ISims higher than 1


I've been experimenting data clustering with Cluto for a few weeks now, content with the results so far. However, with my latest dataset, I've been seeing results that throw me a little off balance. Negative ISims and ESims with a low number of clusters appear in the lastest dataset. However, increasing the number of clusters soon creates a cluster with ISim greater than 1. The ISim starts at about 8 and decreases to 4 with an increasing number of clusters. On the other hand, the ESim decreases in the negative. As far as I can see, after experimenting with an increasing number of cluster, the first cluster has a fixed number of objects, supposedly the same objects between each clustering solution, that has an ISim of 4 and ESim of -9. I believe this would be a fluke from my data, but seeing as I have already filtered anomalous or extreme datapoints, it is hard to narrow down the number of objects.

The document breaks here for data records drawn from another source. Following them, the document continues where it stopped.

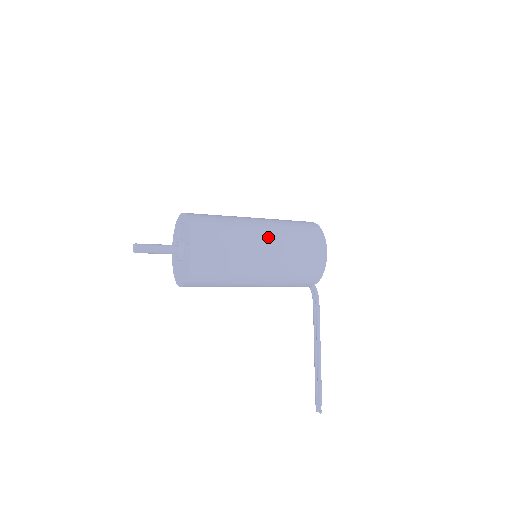
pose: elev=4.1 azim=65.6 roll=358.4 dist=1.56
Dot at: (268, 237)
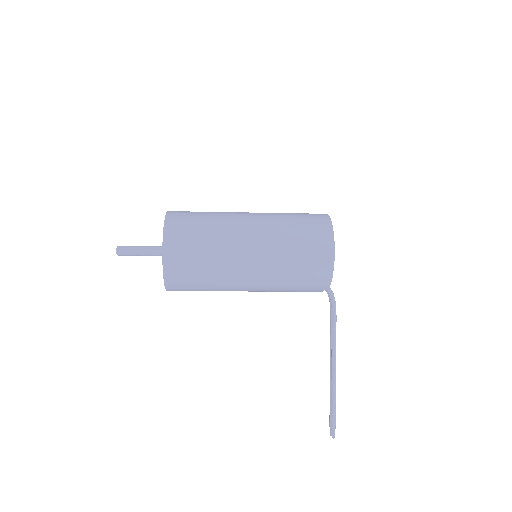
Dot at: (256, 238)
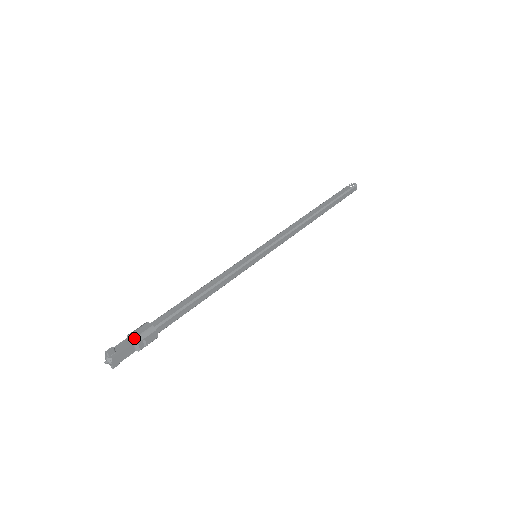
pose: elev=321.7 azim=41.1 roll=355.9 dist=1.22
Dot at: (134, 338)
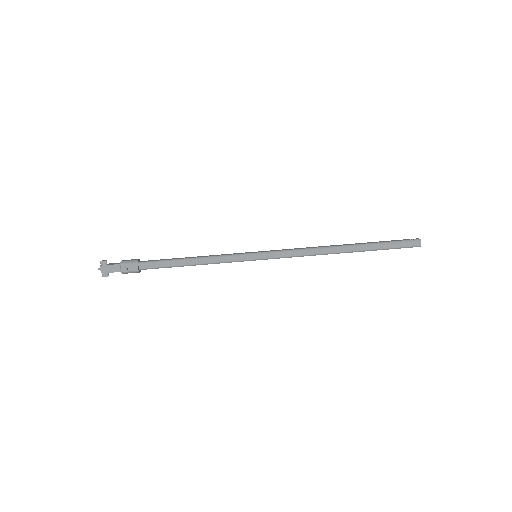
Dot at: (121, 261)
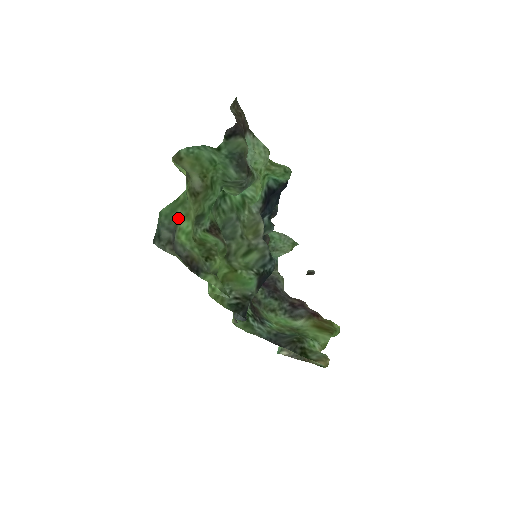
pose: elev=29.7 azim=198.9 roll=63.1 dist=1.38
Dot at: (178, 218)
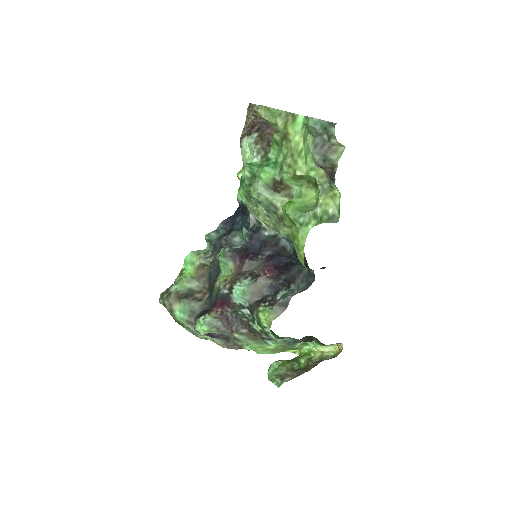
Dot at: (307, 134)
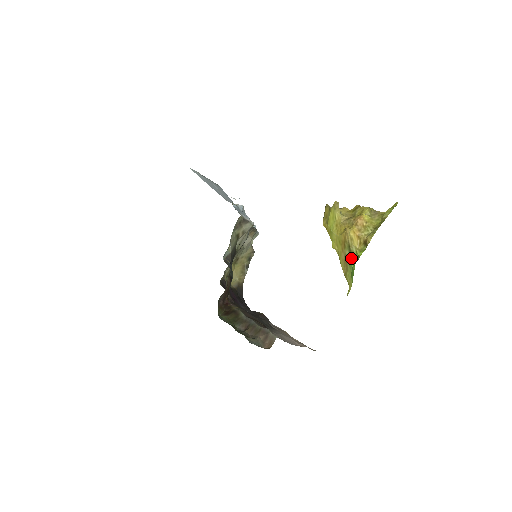
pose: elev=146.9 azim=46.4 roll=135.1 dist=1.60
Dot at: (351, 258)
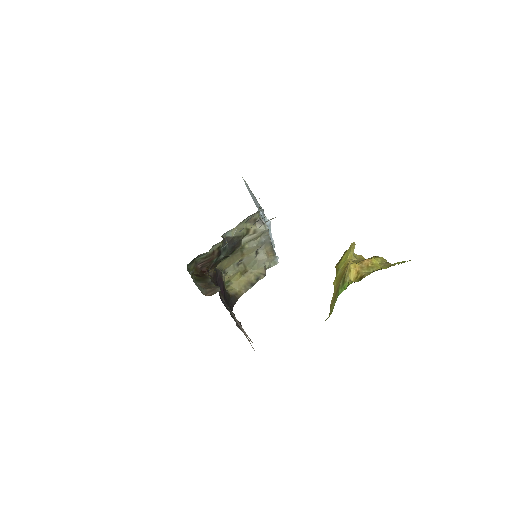
Dot at: (341, 288)
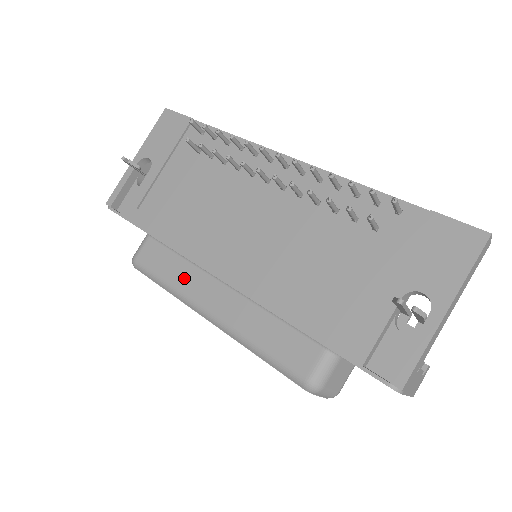
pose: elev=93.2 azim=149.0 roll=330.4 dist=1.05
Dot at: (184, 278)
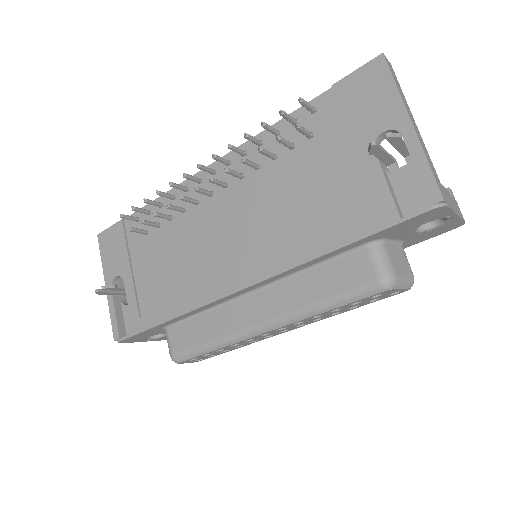
Dot at: (220, 324)
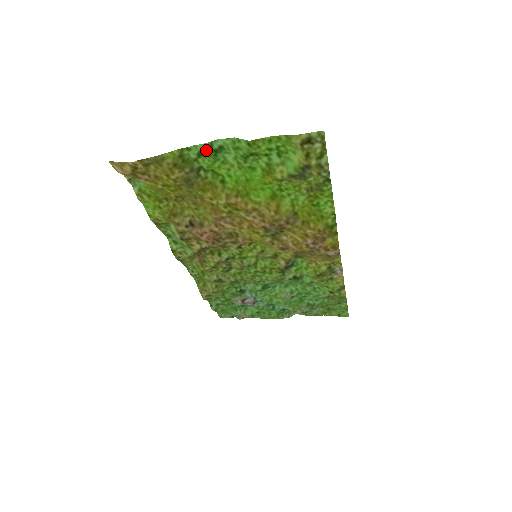
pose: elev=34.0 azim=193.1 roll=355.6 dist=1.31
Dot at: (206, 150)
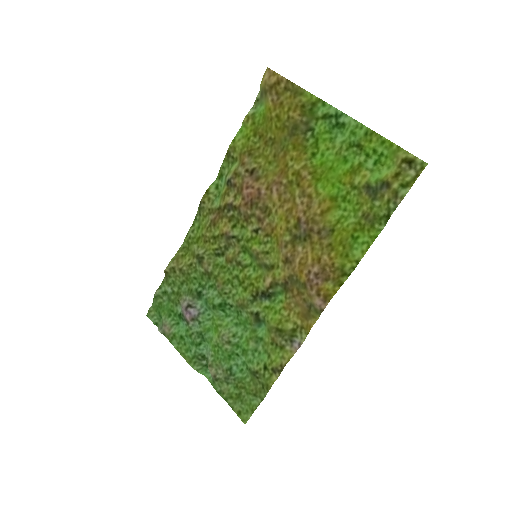
Dot at: (333, 116)
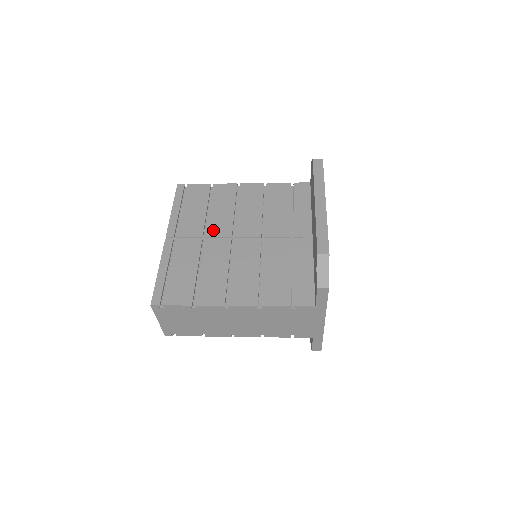
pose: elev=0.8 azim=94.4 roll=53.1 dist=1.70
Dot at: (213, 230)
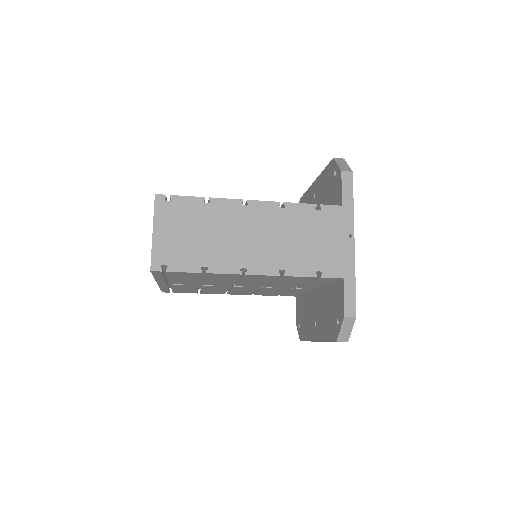
Dot at: occluded
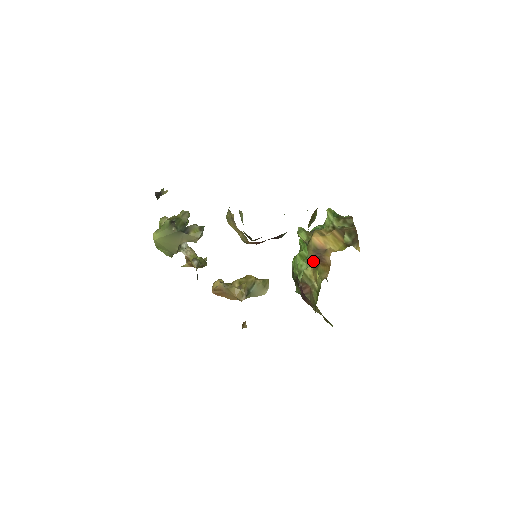
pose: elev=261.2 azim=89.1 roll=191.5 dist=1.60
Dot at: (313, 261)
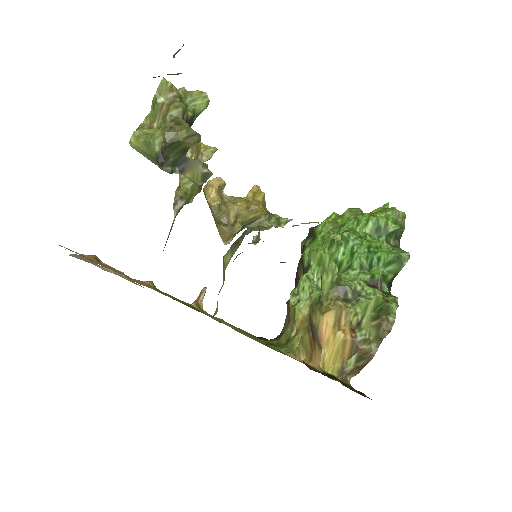
Dot at: (309, 319)
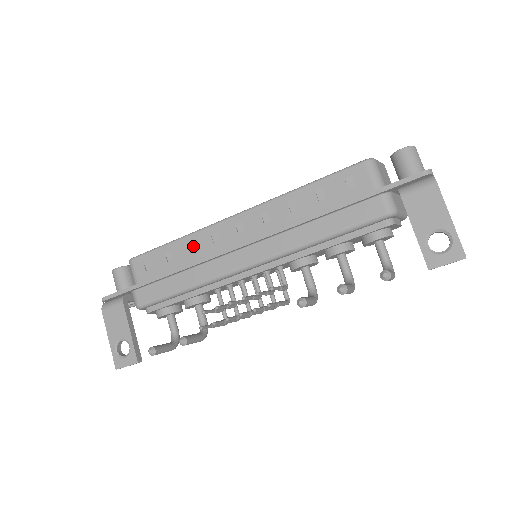
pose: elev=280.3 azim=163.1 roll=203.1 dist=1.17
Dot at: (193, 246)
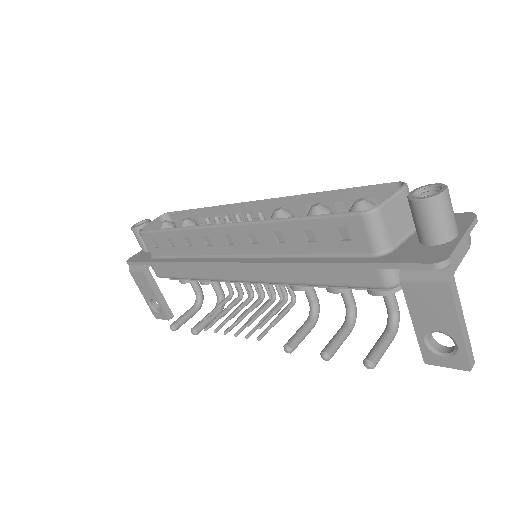
Dot at: (189, 241)
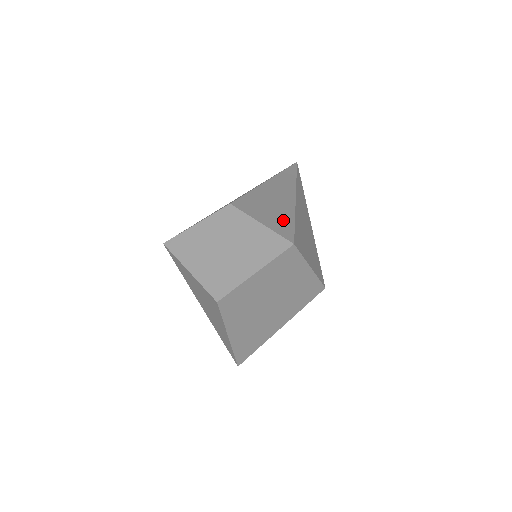
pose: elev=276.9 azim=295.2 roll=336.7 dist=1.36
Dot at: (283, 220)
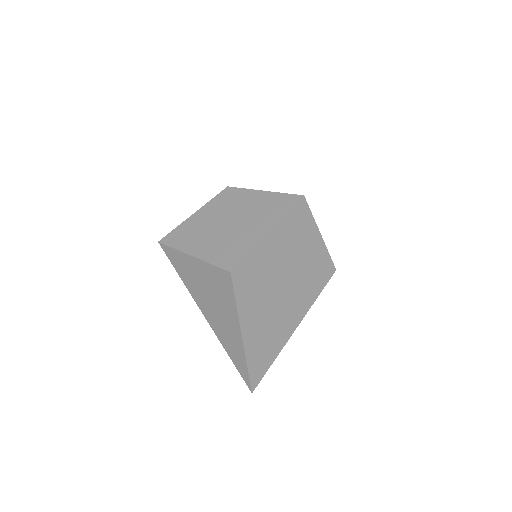
Dot at: occluded
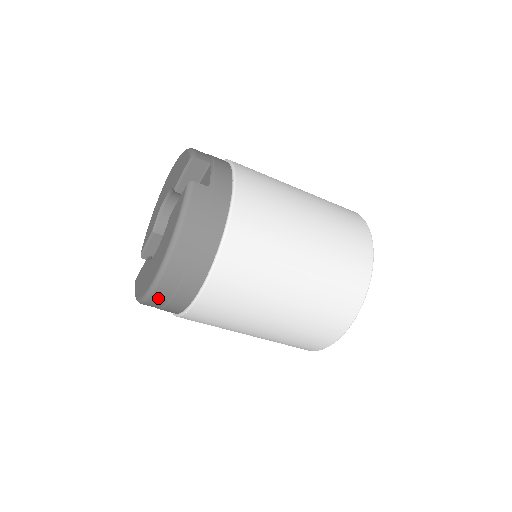
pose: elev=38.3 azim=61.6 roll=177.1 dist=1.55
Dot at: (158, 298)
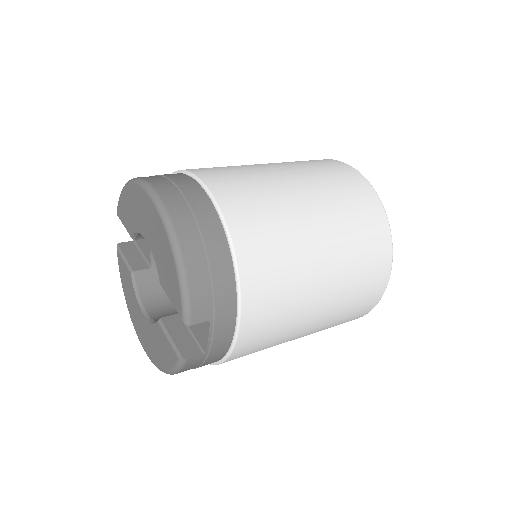
Dot at: occluded
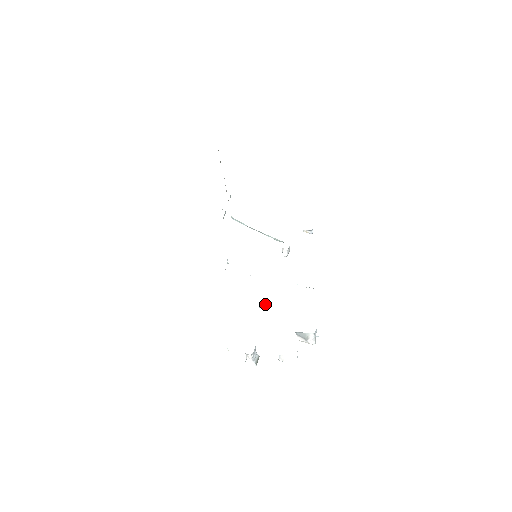
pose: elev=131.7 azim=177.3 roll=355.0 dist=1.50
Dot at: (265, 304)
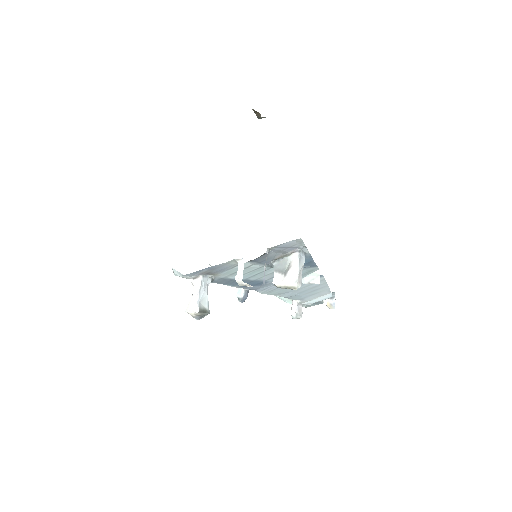
Dot at: (246, 293)
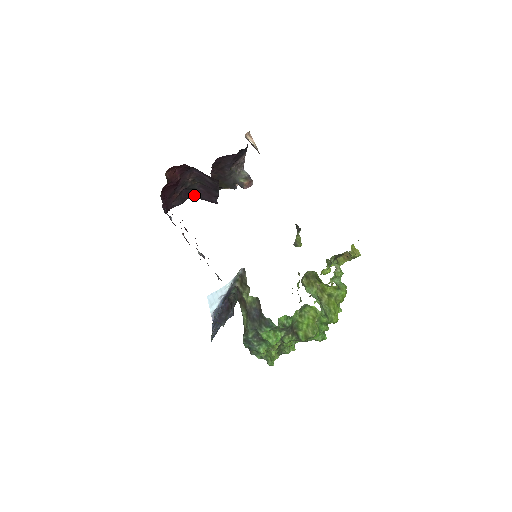
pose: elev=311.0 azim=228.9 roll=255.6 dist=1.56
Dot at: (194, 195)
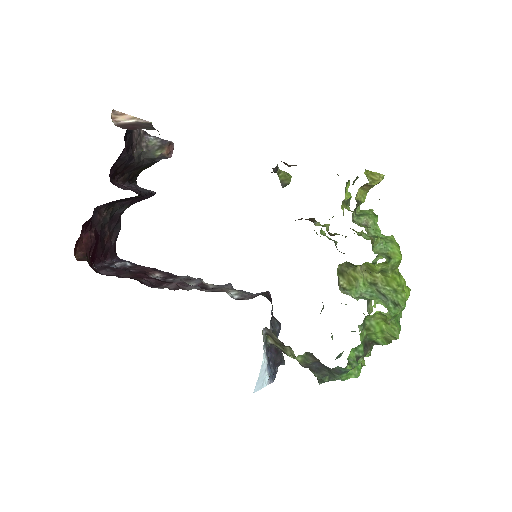
Dot at: (123, 210)
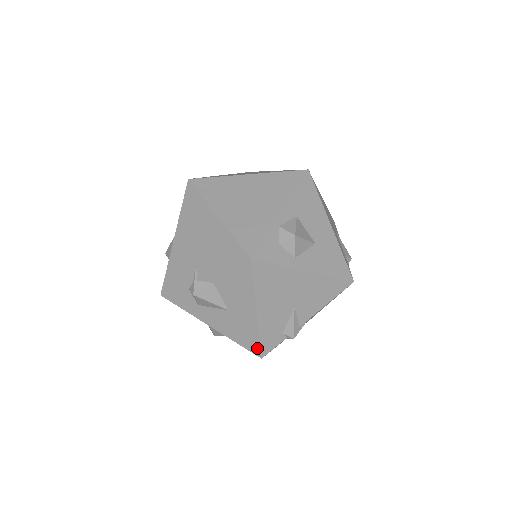
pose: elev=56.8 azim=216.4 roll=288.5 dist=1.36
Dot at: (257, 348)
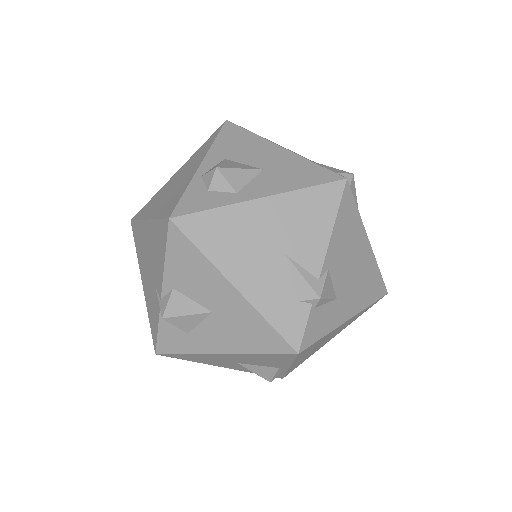
Dot at: (280, 341)
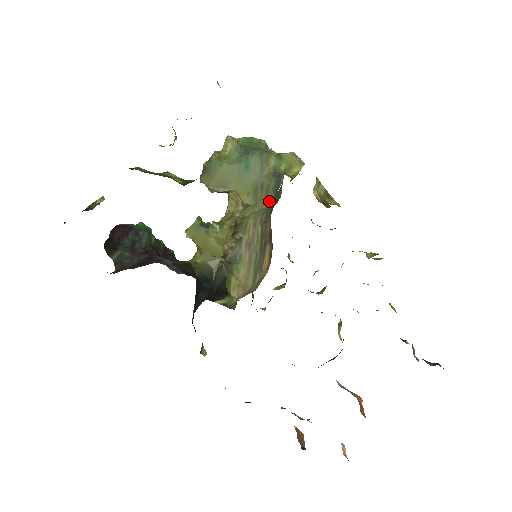
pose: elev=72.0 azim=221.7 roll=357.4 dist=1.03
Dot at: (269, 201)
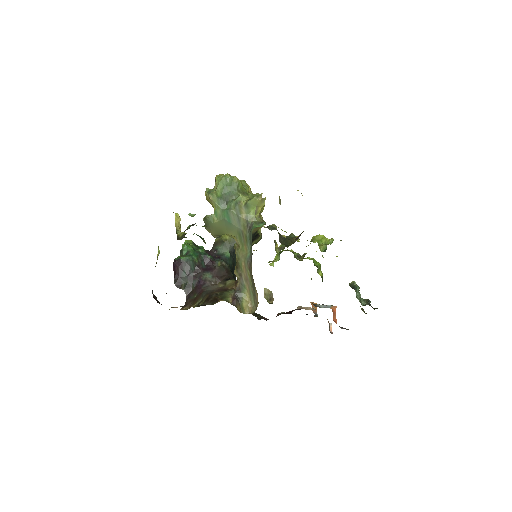
Dot at: (249, 248)
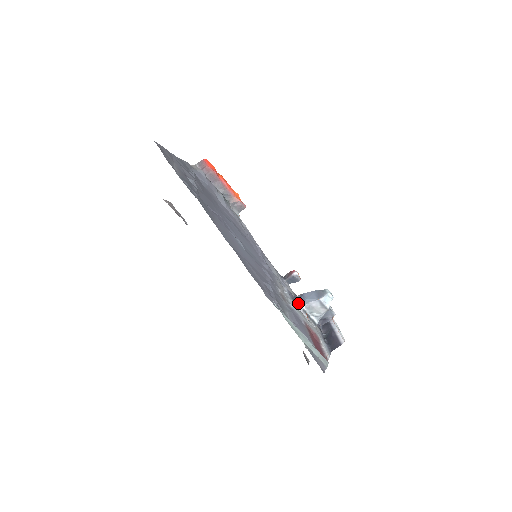
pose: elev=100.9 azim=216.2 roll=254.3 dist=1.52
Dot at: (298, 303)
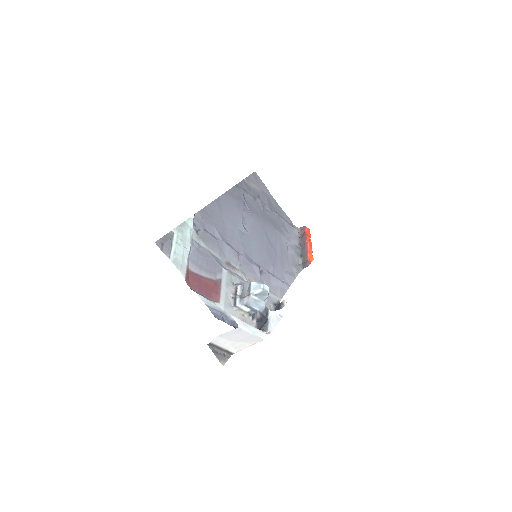
Dot at: occluded
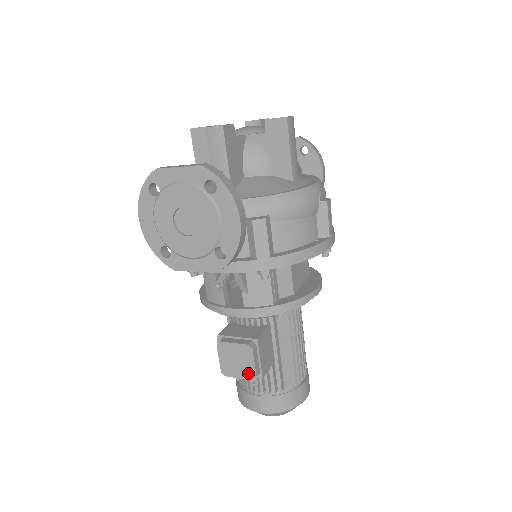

I have performed my tests with the rb clustering method, using the H2 and I2 criterias in order to achieve the best overall results possible (as per the document 'Criterion Functions for Document Clustering'), and all it seems to change is the number of objects in the anomalous cluster as well as the ISim and ESim, which, however, increase and decrease respectively.

Any hint would be welcome,



RE: Can you upload some of these

Can you upload some of these files to flyspay so that I can take a look at them.